Others, drunk on beer and fun, wore glasses that could only see joy. Two men, strolling out in basketball jerseys and cargo jeans, were full of glitter-eyed revelry. Sharing stories before the Uber, the fun they had was written on their faces. “You know, we went to this school. Yeah, I came to this school in 1972, yeah, in second grade. Yeah, me and him have been friends since… It’s a wonderful thing what they did here. I mean damn, they’re getting it in now!”
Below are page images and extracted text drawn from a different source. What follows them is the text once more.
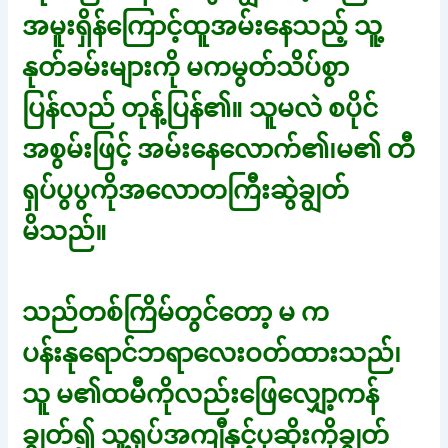
အမူးရှိန်ကြောင့်ထူအမ်းနေသည့် သူ့
နုတ်ခမ်းများကို မကမွတ်သိပ်စွာ
ပြန်လည် တုန့်ပြန်၏။ သူမလဲ စပိုင်
အစွမ်းဖြင့် အမ်းနေလောက်၏၊မ၏ တီ
ရှပ်ပွပွကိုအလောတကြီးဆွဲချွတ်
မိသည်။
သည်တစ်ကြိမ်တွင်တော့ မ က
ပန်းနုရောင်ဘရာလေးဝတ်ထားသည်၊
သူ မ၏ထမီကိုလည်းဖြေလျှော့ကန်
ချွတ်၍ သူ့ရှပ်အကျီနှင့်ပုဆိုးကိုချွတ်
The Land School emerges from what we might call Indigenous futurism—the application of ancestral knowledge to modern modes of survival. It recalls the Egyptian goddess of Ma’at, the principle of cosmic balance requiring harmony between divine order and social practice. Gates, speaking in the measured cadence of someone who has learned to navigate institutional power while remaining accountable to the community, sometimes veers off into eulogies. One of the most celebrated artists, architects, and professors in the world, one wonders if his greatest success is in the currency of hope he lends.

In Frank Ocean’s “Pyramids,” cymbals crash as ciphers of history rise and fall, marking transitions between worlds. At the Land School, sitting in the front yard preserved from the building’s debut, hangs a bell salvaged from the adjacent church, demolished long ago; it once rang on a regular schedule, not always signaling class, though the metaphor endures. When it rang again on opening day, calling a community back to learn, the gong seemed to declare that survival is the ultimate curriculum.